BEGIN PROVIDED PASSAGE
Formulation and characterization of erlotinib-loaded nanolipidic carriers and its application as dry powder inhaler
Abstract
NSCLC is usually irresponsive to therapy. However 10-35% of NSCLC patients have a sensitizing mutation in EGFR gene, which makes them sensitive to the EGFR inhibitors. Of these inhibitors, erlotinib is currently the mainstream treatment modality in advanced and/or metastatic NSCLC which is also available as an oral tablet.
Aims
The purpose of this study was to prepare an erlotinib-loaded SLN formulation for developing a DPI for direct delivery of erlotinib to lung NSCLC tumors.
Materials and Methods
Several SLN formulations were prepared using hot homogenization method. SLNs were characterized with regard to size, morphology. The SLN formulation parameters were optimized to reach desirable encapsulation and loading efficiency. The cytotoxicity of the erlotinib-loaded SLNs in comparison with free erlotinib was assessed using MTT assay in A549 cell line. Finally, SLNs were spray dried to produce mannitol-containing microparticles to fulfill the requirements for optimal pulmonary delivery. The flowability of powder was calculated by Hausner ratio and Carr Index. Aerodynamic behavior of the microparticles was evaluated using the Next Generation Impactor (NGI).
Results
Optimal compritol/poloxamer 407 SLNs were produced in sub-100 nm and spherical shape, which showed an encapsulation efficiency of 78.21% for erlotinib. MTT assay showed that the SLN formulation enhanced the cytotoxicity of erlotinib in A549 cell line, while the unloaded SLNs were biocompatible. The SLNs were successfully spray dried into microparticles with mannitol as a carrier. The powder showed suitable flowability and aerodynamic behaviors, as assessed by Carr Index, Hausner ratio and NGI results.
Discussion
The optimal compritol/poloxamer 407 SLNs had a favorable size and encapsulation efficiency and enhanced the cytotoxicity of erlotinib in A549 cells. The spray dried microparticles exhibited acceptable flowability and aerodynamic behavior and could thus provide a deep inhalation pattern, holding promise for applications in local delivery of erlotinib to pulmonary tumors.
END PROVIDED PASSAGE
BEGIN DATA EXTRACTS
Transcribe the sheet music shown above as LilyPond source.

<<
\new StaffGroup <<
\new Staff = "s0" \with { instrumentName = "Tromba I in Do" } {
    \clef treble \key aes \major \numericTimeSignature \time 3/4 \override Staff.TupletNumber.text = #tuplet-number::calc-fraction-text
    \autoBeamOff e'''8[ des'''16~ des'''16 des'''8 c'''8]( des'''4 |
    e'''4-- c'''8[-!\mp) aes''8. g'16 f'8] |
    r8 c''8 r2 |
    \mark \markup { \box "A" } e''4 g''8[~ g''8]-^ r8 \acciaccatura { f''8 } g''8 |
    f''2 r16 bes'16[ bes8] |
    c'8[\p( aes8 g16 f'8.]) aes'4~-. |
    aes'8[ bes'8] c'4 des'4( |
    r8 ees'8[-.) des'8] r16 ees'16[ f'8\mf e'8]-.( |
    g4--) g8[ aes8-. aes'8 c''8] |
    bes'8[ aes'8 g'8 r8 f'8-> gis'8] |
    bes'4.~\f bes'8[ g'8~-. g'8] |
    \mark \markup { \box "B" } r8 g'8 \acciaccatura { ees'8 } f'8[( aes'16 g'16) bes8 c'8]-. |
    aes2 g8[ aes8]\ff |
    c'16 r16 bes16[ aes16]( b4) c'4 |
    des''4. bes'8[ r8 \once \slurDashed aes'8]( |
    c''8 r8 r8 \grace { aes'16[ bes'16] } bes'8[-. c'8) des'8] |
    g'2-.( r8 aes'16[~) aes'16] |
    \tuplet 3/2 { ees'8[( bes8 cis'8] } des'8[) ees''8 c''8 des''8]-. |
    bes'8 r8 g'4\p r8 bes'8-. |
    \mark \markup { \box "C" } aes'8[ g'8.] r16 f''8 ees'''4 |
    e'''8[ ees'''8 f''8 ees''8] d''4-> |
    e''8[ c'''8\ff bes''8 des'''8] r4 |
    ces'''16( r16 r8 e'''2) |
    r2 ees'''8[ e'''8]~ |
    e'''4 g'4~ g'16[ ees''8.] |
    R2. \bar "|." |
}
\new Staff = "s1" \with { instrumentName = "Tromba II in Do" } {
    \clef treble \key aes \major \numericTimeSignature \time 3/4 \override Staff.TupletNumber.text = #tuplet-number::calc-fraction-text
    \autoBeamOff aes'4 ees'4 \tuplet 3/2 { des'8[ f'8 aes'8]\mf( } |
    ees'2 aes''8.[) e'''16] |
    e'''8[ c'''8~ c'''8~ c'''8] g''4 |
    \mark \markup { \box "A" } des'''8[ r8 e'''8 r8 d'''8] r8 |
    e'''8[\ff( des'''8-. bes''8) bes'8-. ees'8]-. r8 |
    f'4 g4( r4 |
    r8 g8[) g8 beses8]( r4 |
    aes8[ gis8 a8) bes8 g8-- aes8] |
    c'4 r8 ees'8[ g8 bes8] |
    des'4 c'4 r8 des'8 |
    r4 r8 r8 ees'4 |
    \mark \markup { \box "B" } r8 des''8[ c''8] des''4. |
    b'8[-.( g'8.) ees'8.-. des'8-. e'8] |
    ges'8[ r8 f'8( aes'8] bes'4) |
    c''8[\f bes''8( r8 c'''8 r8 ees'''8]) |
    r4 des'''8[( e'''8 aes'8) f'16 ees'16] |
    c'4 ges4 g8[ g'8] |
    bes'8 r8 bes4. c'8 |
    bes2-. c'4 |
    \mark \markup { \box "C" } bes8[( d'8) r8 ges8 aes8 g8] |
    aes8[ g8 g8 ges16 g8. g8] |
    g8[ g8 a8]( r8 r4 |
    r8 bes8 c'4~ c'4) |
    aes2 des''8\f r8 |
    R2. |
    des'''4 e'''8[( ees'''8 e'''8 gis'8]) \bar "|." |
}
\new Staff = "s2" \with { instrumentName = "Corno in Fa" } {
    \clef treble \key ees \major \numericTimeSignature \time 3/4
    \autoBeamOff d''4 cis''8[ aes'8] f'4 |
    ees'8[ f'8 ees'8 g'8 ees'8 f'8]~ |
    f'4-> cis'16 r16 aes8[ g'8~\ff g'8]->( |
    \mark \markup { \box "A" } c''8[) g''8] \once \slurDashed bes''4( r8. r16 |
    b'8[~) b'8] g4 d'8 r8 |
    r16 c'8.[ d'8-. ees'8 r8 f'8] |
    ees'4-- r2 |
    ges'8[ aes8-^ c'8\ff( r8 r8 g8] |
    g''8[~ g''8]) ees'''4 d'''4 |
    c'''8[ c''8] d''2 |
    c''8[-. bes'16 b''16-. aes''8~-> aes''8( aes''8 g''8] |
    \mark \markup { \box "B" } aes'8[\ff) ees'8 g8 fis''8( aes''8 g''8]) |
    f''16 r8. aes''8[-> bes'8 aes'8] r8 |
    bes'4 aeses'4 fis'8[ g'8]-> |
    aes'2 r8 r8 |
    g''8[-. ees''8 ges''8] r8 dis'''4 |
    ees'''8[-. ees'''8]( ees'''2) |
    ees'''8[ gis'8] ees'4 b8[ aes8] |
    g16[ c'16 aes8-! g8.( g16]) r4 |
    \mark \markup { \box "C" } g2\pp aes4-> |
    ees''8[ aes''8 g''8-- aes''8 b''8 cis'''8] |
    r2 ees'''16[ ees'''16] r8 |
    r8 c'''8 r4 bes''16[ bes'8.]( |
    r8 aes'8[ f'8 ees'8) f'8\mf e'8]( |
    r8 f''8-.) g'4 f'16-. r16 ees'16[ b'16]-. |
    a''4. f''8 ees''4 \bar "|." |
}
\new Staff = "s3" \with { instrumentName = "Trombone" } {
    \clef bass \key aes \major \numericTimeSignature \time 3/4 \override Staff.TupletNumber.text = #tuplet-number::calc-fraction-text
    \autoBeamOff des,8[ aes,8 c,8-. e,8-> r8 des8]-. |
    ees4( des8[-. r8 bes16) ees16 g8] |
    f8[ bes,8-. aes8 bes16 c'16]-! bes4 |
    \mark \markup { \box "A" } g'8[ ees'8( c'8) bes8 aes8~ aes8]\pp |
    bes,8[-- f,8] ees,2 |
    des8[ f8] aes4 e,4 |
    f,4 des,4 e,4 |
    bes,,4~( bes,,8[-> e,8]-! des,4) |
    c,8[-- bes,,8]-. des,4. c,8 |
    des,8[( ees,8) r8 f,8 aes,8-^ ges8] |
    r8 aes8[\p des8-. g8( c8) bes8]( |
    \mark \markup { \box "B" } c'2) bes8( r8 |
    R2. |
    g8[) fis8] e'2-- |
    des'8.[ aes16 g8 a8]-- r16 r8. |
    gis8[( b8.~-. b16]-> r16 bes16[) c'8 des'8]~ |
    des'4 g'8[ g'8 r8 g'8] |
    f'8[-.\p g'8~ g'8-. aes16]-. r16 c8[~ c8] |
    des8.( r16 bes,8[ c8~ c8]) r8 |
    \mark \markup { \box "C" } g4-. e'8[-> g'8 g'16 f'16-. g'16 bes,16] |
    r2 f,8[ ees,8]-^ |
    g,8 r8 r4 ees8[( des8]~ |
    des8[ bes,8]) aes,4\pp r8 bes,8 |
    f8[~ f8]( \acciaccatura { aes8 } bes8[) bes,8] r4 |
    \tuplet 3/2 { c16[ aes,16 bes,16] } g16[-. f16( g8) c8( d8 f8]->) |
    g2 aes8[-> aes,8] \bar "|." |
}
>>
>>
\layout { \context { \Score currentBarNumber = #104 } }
END DATA EXTRACTS
• DIRECTIONS:
For each statement, say yes or no to whether it agrees with the erlotinib abstract, and quote the words of the abstract that settle it. (a) The SLN formulations were made by hot homogenization. (b) The unloaded SLNs were toxic to A549 cells. (c) Lactose served as the carrier when the SLNs were spray dried. The entries come from a separate source.

• OUTPUT FOR THIS TASK:
(a) Yes: "Several SLN formulations were prepared using hot homogenization method."
(b) No: "while the unloaded SLNs were biocompatible."
(c) No: "The SLNs were successfully spray dried into microparticles with mannitol as a carrier."